O filósofo José Arthur Giannotti. — Foto: WERTHER SANTANA/ESTADÃO CONTEÚDO

O filósofo José Arthur Giannotti morreu na manhã desta terça-feira (27), aos 91 anos, em São Paulo. A causa da morte não foi divulgada.

Professor emérito da Faculdade de Filosofia, Letras e Ciências Humanas da Universidade de São Paulo (FFLCH-USP), Giannotti era um dos maiores nomes da filosofia brasileira e se dedicou ao estudo de autores como Karl Marx, Martin Heidegger e Ludwig Wittgenstein.

A morte foi confirmada pelo Centro Brasileiro de Análise e Planejamento (Cebrap), que publicou um comunicado oficial.

“É com imensa tristeza que o Cebrap recebe a notícia do falecimento de um de seus fundadores, o prof.

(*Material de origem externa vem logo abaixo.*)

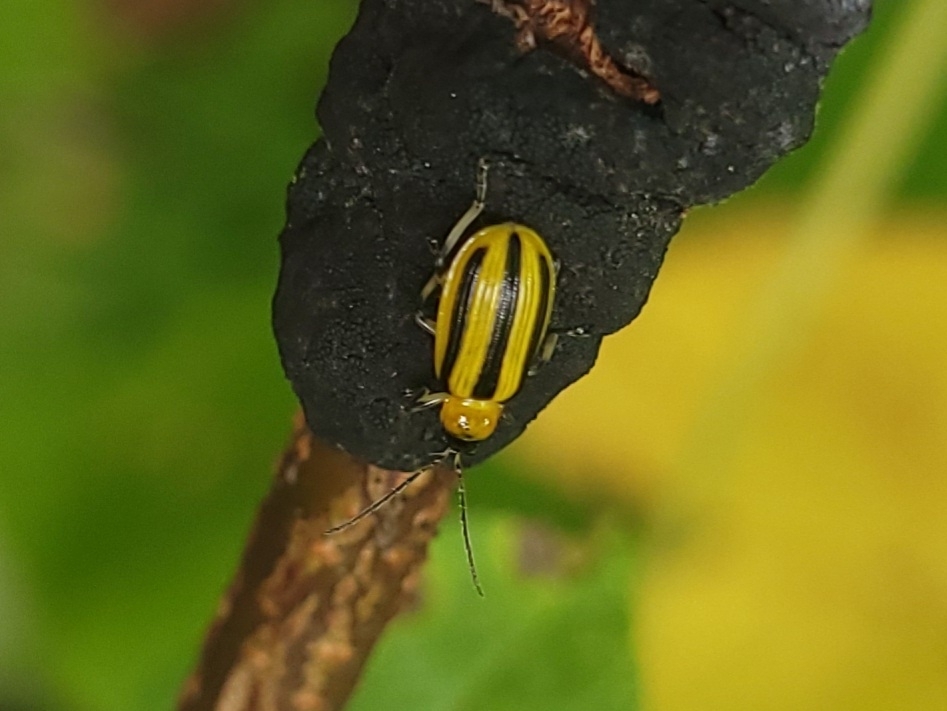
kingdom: Animalia
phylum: Arthropoda
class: Insecta
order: Coleoptera
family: Chrysomelidae
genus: Acalymma
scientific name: Acalymma vittatum
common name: Striped cucumber beetle
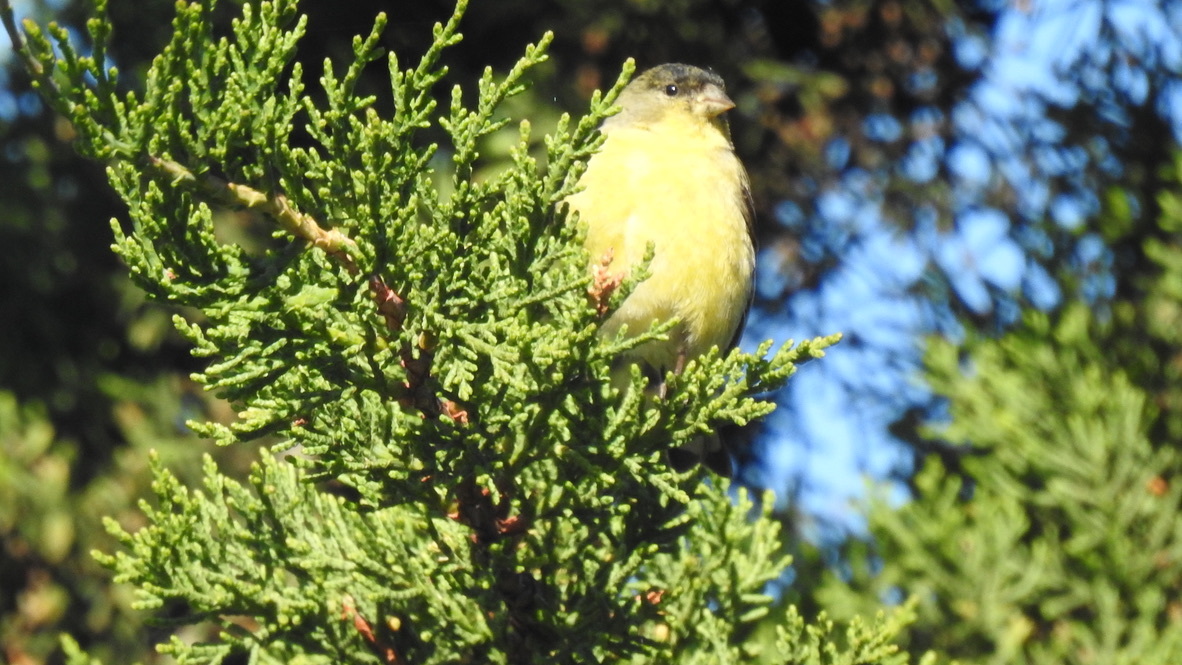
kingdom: Animalia
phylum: Chordata
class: Aves
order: Passeriformes
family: Fringillidae
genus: Spinus
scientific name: Spinus psaltria
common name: Lesser goldfinch
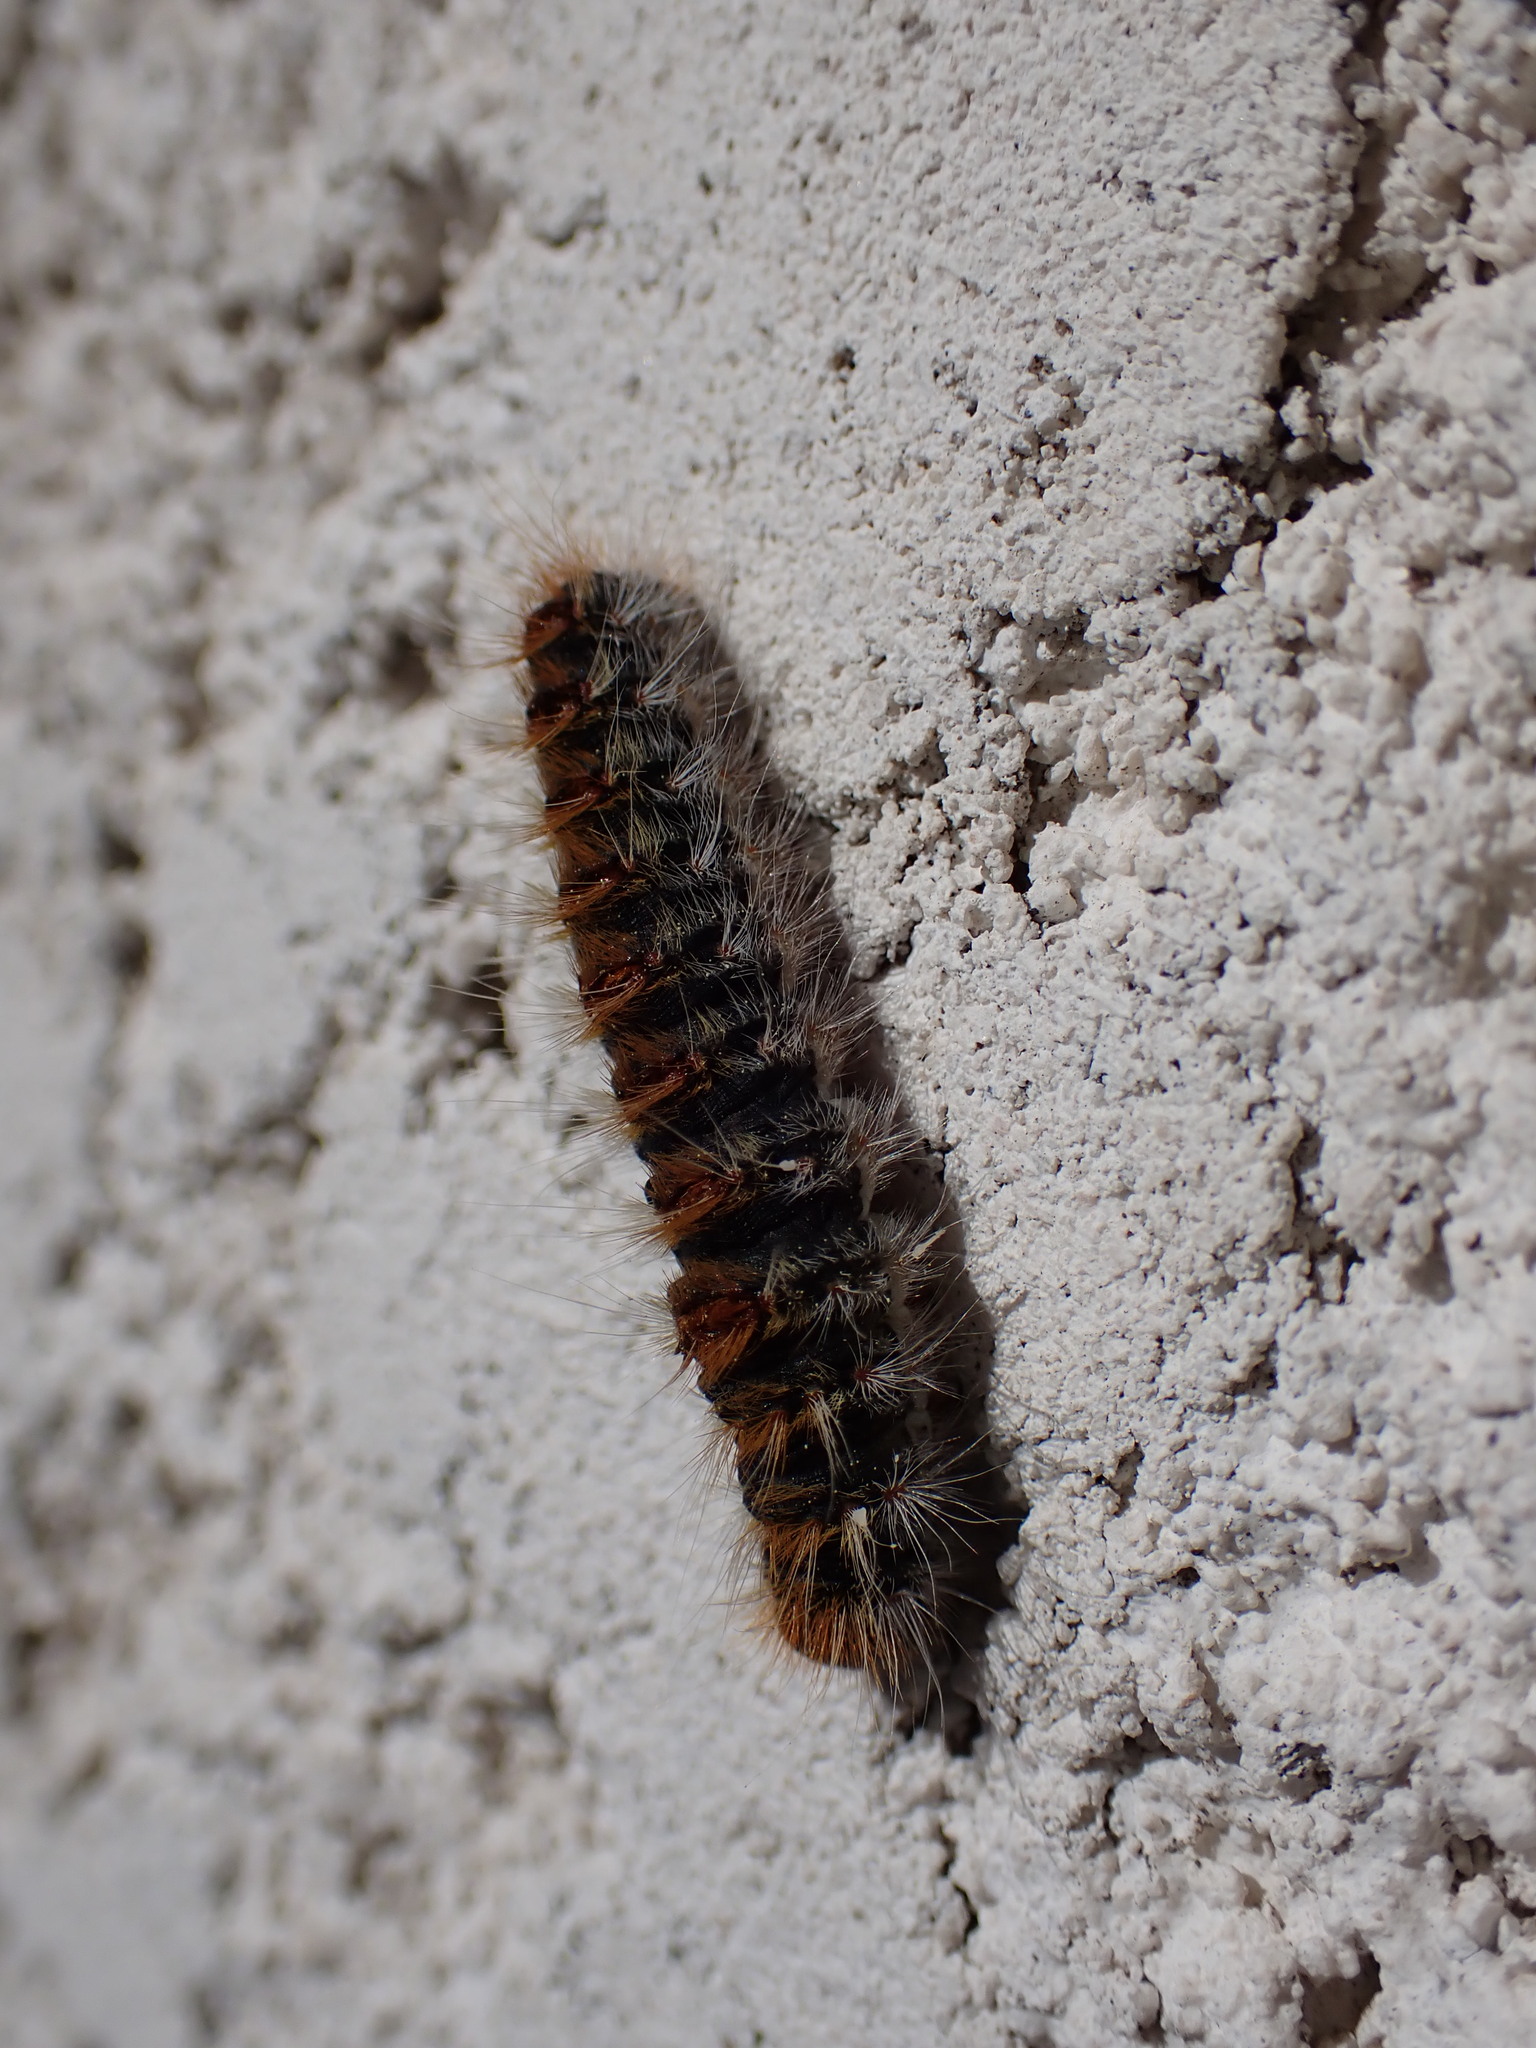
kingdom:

José Arthur Giannotti. Aos familiares e amigos que tiveram o privilégio de conviver com Giannotti, um dos maiores intelectuais brasileiros, nossas sinceras condolências”, afirmou.

Em notas, a direção da FFLCH e a reitoria da USP lamentaram a morte.

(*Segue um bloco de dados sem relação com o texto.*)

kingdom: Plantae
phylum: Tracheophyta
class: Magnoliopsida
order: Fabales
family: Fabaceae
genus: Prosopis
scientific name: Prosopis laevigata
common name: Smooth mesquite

"À imensa dor que todos sentimos acrescentam-se de imediato a consciência de uma perda irreparável, o reconhecimento de uma figura ímpar, a visão, nestas terras brasileiras por vezes tão pantanosas, de um gigante moral e intelectual que tomba como um herói homérico que lutou incansavelmente em prol da reflexão, em nome da verdade, que honrou como ninguém a integridade ética de um pensamento altamente exigente e, ao mesmo tempo, exuberante", diz texto assinado pelo Prof. Dr. Marco Zingano. (leia nota completa abaixo).

Professor José Arthur Giannotti, em foto de 2014. — Foto: Marcos Santos / USP Imagens

Publicações

Entre os livros publicados por Giannotti estão "Origens da dialética do trabalho: estudo sobre a lógica do jovem Marx", tese de livre-docência defendida em 1966 e publicada em 1985, e "Trabalho e reflexão: ensaios para uma dialética da sociabilidade", de 1983.

No ano passado, aos 90 anos, lançou "Heidegger/Wittgenstein: confrontos". Em entrevista à revista Época, ele disse que se tratava de seu "melhor livro".

Com quase 500 páginas, a publicação esmiúça o pensamento do alemão Martin Heidegger (1889-1976) e do austríaco Ludwig Wittgenstein (1889-1951).

Biografia

José Arthur Giannotti nasceu em São Carlos, no interior de São Paulo, em 25 de fevereiro de 1930. Seu pai se mudou para a capital paulista porque queria que todos os quatro filhos tivessem educação superior.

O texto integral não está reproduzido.